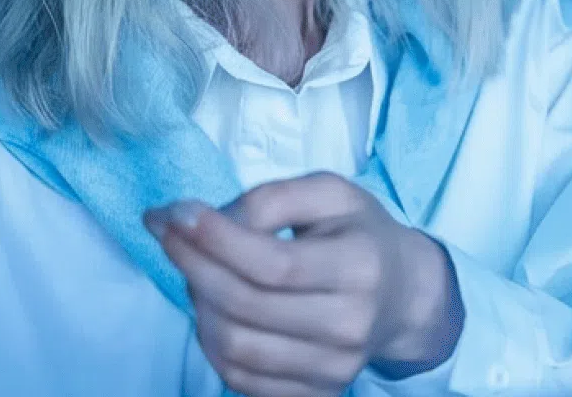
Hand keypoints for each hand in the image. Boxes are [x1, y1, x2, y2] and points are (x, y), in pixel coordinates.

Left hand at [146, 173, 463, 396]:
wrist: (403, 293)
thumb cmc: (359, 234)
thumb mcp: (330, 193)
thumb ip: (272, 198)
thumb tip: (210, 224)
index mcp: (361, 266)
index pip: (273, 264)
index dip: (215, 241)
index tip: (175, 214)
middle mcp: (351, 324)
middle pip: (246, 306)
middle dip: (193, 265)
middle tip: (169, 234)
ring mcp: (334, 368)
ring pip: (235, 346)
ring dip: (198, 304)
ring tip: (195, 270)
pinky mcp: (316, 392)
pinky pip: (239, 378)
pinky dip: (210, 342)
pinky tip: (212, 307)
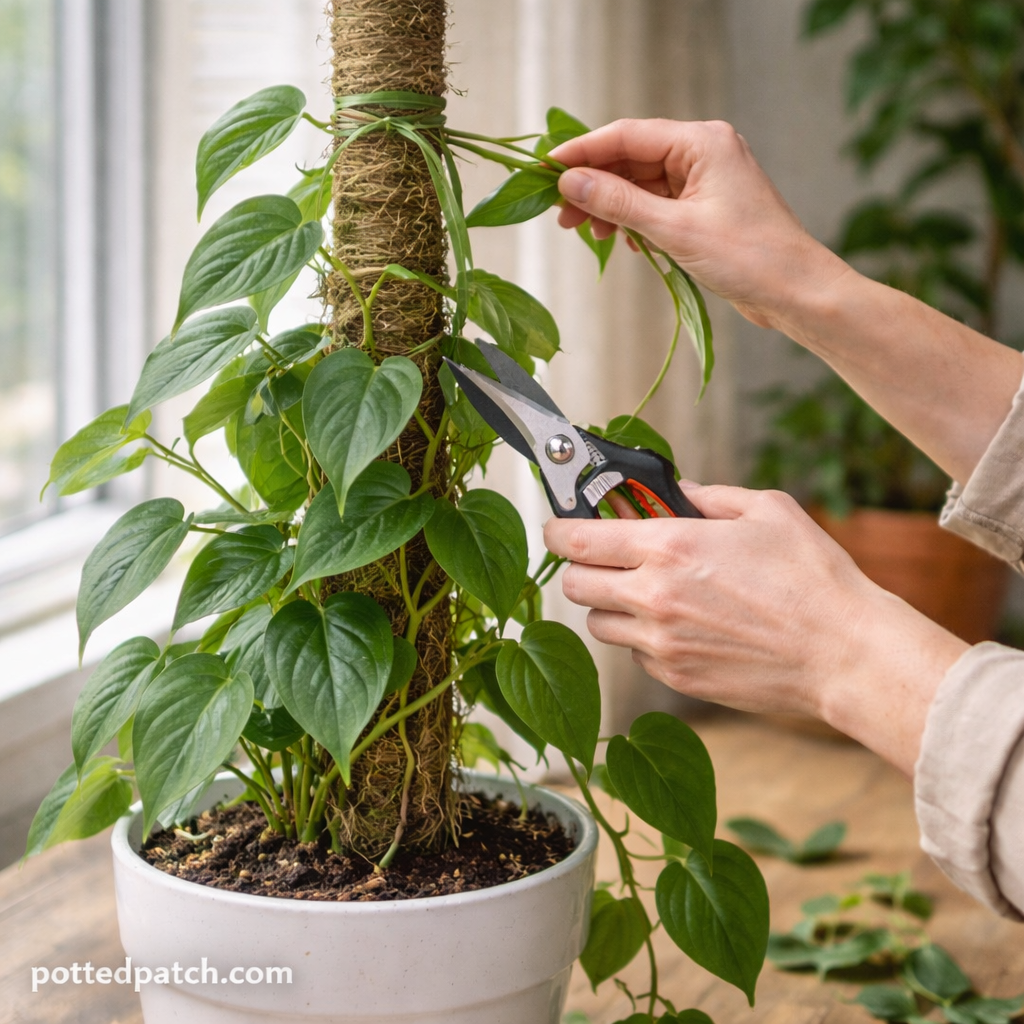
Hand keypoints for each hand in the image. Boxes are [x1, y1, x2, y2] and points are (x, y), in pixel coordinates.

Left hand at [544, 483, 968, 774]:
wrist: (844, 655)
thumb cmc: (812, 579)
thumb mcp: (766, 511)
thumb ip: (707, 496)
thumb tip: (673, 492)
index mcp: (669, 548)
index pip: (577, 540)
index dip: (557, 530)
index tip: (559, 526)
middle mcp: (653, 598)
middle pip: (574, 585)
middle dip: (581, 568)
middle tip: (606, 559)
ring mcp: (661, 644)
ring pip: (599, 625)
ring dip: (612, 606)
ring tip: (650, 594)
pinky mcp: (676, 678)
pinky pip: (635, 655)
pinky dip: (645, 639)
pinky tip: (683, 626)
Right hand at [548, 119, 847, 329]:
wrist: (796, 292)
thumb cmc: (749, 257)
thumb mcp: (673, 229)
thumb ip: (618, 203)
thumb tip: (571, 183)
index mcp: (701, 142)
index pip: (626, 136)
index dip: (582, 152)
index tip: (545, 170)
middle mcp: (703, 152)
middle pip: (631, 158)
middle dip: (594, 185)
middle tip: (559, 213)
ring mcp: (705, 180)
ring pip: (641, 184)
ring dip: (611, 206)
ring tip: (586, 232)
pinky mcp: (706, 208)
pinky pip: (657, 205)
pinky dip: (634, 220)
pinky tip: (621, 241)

■ ■ ■ ■ ■ ■ ■

* Work to complete: Return precisely the lines of the records, starting with the line that holds "thumb cmc: (749, 257)" and ending with the last one.

* Response below:
thumb cmc: (749, 257)
thumb mcp: (673, 229)
thumb ip: (618, 203)
thumb tip: (571, 183)
index mcp: (701, 142)
index pip: (626, 136)
index dip: (582, 152)
index tip: (545, 170)
middle mcp: (703, 152)
middle pip: (631, 158)
middle dip: (594, 185)
middle tip: (559, 213)
ring mcp: (705, 180)
ring pip: (641, 184)
ring dip: (611, 206)
ring tip: (586, 232)
pinky mcp: (706, 208)
pinky pip: (657, 205)
pinky dip: (634, 220)
pinky tip: (621, 241)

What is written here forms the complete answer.